■ Passage shown:
On 2/16/23 19:18, Sean Christopherson wrote:
On Thu, Feb 16, 2023, Peter Gonda wrote:
From what we are seeing, there are at least 2 IOCTLs that VMM is
issuing on the source VM after the migration is completed. The first
one is KVM_IOEVENTFD for unwiring an eventfd used for the NVMe admin
queue during the NVMe device unplug sequence. The second IOCTL is
KVM_SET_USER_MEMORY_REGION for removing the memslots during VM
destruction. Failing any of these IOCTLs will cause the migration to
fail.
Does the VMM _need_ to cleanly teardown the source VM? If so, why?
I can see why it is much easier on userspace to use the regular clean up
sequence. However, I'm not sure about allowing a specific subset of
ioctls, and in fact KVM_SET_USER_MEMORY_REGION is one of those that are
more "scary" because it interacts with page table management. This is
not a big problem for SEV, but it's worse for TDX.
1) If we want to keep the vm_dead logic as is, this means changing to
VMM code in some pretty hacky way. We will need to distinguish between
regular VM shutdown to VM shutdown after migration. We will also need
to make absolutely sure that we don't leave any dangling data in the
kernel by skipping some of the cleanup stages.
If I were doing it in the VMM, I would wrap the ioctls with something like
ret = ioctl(vm->fd, cmd, arg);
if (ret == -1 && errno == EIO && vm->is_migrated ) {
switch (cmd) {
case KVM_IOEVENTFD:
/* safe because MMIO cannot be issued by the VM. */
case KVM_SET_USER_MEMORY_REGION:
/* safe because memory cannot be accessed by the VM. */
...
return 0;
}
}
which is yucky (the list of ioctls is hard to maintain) but at least
it's self-contained and documented.
2) If we want to remove the vm_dead logic we can simply not mark the
vm as dead after migration. It looks like it will just work but might
create special cases where IOCTLs can be called on a TD which isn't
valid anymore. From what I can tell, some of these code paths are
already protected by a check if hkid is assigned so it might not be a
big issue. Not sure how this will work for SEV but I'm guessing
there's a similar mechanism there as well.
3) We can also go half way and only block certain memory encryption
related IOCTLs if the VM got migrated. This will likely require more
changes when we try to push this ustream since it will require adding
a new field for vm_mem_enc_dead (or something similar) in addition to
the current vm_bugged and vm_dead.

■ Assignment:
From the thread on KVM ioctls after VM migration, extract the text between "3) We can also" and "vm_bugged and vm_dead.", inclusive.

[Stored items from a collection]

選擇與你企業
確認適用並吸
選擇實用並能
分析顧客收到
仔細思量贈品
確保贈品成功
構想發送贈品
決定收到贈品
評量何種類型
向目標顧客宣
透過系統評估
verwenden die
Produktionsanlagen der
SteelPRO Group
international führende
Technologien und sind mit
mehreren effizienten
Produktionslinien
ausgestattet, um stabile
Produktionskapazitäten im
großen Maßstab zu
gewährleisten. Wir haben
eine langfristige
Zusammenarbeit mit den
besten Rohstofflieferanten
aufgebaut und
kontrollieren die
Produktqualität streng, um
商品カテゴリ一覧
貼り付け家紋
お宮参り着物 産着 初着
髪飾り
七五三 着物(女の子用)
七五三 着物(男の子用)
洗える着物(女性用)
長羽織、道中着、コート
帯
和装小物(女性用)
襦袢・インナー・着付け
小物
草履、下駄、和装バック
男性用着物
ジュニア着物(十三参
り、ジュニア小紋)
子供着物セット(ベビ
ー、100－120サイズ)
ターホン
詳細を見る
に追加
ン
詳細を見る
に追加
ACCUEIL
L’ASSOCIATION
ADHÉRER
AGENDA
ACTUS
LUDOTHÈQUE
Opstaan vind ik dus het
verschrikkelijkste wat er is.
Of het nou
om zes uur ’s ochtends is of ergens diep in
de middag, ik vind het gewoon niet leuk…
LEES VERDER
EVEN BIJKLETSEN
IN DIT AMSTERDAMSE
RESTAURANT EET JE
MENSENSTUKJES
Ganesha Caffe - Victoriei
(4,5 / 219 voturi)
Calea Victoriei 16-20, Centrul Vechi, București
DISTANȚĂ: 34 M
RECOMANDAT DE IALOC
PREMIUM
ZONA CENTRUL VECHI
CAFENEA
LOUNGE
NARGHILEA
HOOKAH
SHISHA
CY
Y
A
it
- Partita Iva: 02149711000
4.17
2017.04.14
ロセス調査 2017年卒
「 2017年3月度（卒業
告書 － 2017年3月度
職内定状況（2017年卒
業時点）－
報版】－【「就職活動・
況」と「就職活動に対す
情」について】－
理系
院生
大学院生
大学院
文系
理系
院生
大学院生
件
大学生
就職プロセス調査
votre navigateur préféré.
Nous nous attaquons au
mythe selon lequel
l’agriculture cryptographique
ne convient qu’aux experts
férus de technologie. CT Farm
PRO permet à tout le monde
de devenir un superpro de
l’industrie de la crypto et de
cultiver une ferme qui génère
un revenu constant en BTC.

■ Response to the task:
3) We can also go half way and only block certain memory encryption
related IOCTLs if the VM got migrated. This will likely require more
changes when we try to push this ustream since it will require adding
a new field for vm_mem_enc_dead (or something similar) in addition to
the current vm_bugged and vm_dead.